Per costruire 20.000 auto elettriche l’anno, per cominciare, Porsche rinnova una sede storica puntando sulla flessibilità e su processi di automazione già presenti nell’aerospaziale

Porsche nel primo anno (2020) intero di produzione del suo primo modello nativo elettrico, la nuova Taycan da 600 cavalli, prevede di far uscire dalle linee di montaggio 20.000 vetture. Secondo il quotidiano tedesco Handelsblatt una quota che in caso di travolgente domanda potrebbe essere portata a sfiorare le 30.000 unità (poco meno delle intramontabili 911 prodotte lo scorso anno).

Ecco che di fronte alla determinazione con la quale la casa del Cavallino Rampante tedesco sta spingendo sul futuro della sua auto con la presa, la nota stampa uscita oggi sui piani che supporteranno la struttura produttiva diventa molto interessante. Gli obiettivi smart, verdi e flessibili ruotano attorno non a nuovi impianti ma ad una radicale rivoluzione a cui è stato sottoposto lo storico sito di Zuffenhausen.

Arrivare alla pre-produzione Taycan e poi alla normale fase che condurrà al lancio nel 2019, ha richiesto la realizzazione di una fabbrica dentro la fabbrica, con una messa in sede di una linea ultra-flessibile. La produzione Porsche sarà facilmente ri-configurabile per rispondere alle esigenze del primo modello e degli altri che verranno in base alle richieste dei vari mercati.

Mentre la flessibilità e la lean production sono qualcosa che è ormai materia comune di studio per ogni aspirante ingegnere, nell’auto che guarda all’elettrico è rimasta famosa l’ambizione di Tesla di voler riconfigurare il vecchio impianto di Fremont all’insegna dell’automazione per arrivare al traguardo ideale posto da Elon Musk: un impianto a luci spente, perché occupato solo da robot che non hanno bisogno di luce per svolgere i loro compiti.

Porsche avvia la pre-produzione Taycan nel rinnovato impianto di Zuffenhausen
I dispositivi autonomi FTS (fahrerlose Transportsysteme) accompagneranno l’intera linea di produzione della Taycan elettrica nella sede di Zuffenhausen (credito immagine: ufficio stampa Porsche AG)

Porsche ha guardato molto meno lontano quanto ad obiettivi sull’automazione, preferendo invece coi suoi investimenti portare a Zuffenhausen quelli che in tedesco si chiamano FTS e AGV in inglese (Automated Guided Vehicles): veicoli autonomi da trasporto che stanno già diventando comuni nella logistica e che nella manifattura sono stati inaugurati da Boeing per spostare aerei passeggeri e cargo in corso di montaggio.

Gli AGV solcheranno i pavimenti dell’impianto Porsche durante il processo produttivo della Taycan facendo del suo marchio il primo a renderlo un pilastro dell’intero processo produttivo.

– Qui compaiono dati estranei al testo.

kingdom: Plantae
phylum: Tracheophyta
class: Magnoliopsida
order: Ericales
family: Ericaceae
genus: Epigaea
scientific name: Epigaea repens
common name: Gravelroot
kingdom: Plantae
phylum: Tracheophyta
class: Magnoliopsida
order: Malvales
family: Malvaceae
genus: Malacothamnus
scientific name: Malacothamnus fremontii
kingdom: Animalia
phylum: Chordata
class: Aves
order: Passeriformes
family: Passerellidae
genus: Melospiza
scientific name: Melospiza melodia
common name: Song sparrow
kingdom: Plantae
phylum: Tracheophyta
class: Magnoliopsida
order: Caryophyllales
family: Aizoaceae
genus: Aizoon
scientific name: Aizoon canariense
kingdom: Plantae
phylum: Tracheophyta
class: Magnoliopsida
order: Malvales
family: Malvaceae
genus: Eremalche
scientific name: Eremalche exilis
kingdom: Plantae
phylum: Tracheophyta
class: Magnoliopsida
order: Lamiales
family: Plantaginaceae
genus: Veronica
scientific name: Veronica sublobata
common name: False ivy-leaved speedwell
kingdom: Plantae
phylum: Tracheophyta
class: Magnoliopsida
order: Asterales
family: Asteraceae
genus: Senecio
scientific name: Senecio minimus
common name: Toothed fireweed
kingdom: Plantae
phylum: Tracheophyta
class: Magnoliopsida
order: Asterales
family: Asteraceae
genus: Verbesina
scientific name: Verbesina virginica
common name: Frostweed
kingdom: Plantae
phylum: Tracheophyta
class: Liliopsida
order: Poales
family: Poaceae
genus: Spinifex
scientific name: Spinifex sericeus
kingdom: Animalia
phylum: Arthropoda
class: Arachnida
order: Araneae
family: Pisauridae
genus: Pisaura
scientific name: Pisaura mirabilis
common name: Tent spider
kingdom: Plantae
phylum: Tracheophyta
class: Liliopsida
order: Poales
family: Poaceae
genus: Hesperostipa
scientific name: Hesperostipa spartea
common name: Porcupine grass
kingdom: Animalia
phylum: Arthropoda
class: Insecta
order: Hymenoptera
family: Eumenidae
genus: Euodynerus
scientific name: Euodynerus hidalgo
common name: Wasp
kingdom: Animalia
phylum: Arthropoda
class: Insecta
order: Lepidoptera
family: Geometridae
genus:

L’arrivo degli AGV non è un automatico segnale di allarme per la forza lavoro della casa tedesca.

Anzi Porsche ha affermato che per aggiornare l’impianto in cui ha investito €700 milioni sta inserendo 1.200 nuovi dipendenti, che saranno sì rivolti alla nuova filiera di auto con la presa, ma il cui ingresso avverrà con una approfondita interazione con l’attuale forza lavoro, in modo che il know-how coi crismi della casa di Stoccarda passi rapidamente dalla vecchia alla nuova generazione di collaboratori.